Modusnya, terdakwa bertindak ganda sebagai penjual mewakili PT ENB dan pembeli melalui PT Nusa Maritim Logistik (PT NML), perusahaan yang juga dikendalikannya. Padahal, terdakwa terikat pernyataan yang melarang pengalihan aset tanpa persetujuan.
Setelah balik nama, kapal kemudian disewakan ke pihak ketiga, PT Karya Indah Alam Sejahtera, dengan total 20 transaksi senilai Rp 21,76 miliar.
Namun seluruh hasil sewa tidak masuk ke kas PT ENB, melainkan ke rekening PT NML.
Untuk menutupi perbuatannya, pada 2023 terdakwa diduga menerbitkan invoice fiktif seolah transaksi masih berjalan.

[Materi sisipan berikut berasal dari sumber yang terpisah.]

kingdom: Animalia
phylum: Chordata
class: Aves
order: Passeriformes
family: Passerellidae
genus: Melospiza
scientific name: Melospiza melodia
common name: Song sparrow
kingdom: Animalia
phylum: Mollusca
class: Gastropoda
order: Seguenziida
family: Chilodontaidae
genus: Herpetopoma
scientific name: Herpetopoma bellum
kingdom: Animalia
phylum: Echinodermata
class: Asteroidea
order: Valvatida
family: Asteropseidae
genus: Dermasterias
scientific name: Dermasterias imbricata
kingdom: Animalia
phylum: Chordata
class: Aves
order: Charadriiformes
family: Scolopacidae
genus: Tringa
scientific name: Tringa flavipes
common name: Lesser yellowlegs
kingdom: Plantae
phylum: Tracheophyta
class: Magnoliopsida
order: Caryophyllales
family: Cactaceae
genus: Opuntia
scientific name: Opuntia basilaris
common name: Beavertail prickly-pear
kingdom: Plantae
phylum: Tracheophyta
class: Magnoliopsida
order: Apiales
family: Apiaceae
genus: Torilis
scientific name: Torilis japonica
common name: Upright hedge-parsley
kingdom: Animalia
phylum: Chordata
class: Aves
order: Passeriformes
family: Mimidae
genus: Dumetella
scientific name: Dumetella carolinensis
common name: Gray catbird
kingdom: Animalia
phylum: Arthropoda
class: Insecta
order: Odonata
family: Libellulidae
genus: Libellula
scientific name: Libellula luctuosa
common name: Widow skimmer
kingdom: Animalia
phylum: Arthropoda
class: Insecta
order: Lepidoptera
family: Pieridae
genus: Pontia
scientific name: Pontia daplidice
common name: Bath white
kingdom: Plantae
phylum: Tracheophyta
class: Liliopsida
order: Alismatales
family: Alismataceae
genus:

Perkara ini bermula dari posisi terdakwa sebagai Dirut PT ENB sejak Februari 2020, setelah sebelumnya mendirikan PT NML pada 2019 dan menguasai mayoritas saham.
Jaksa menilai terdakwa menyalahgunakan jabatan untuk menguasai aset perusahaan.
Akibat perbuatannya, PT ENB mengalami kerugian sekitar Rp 5 miliar. Terdakwa dijerat Pasal 394 dan Pasal 488 UU No. 1 Tahun 2023 tentang KUHP serta Pasal 372 KUHP tentang penggelapan.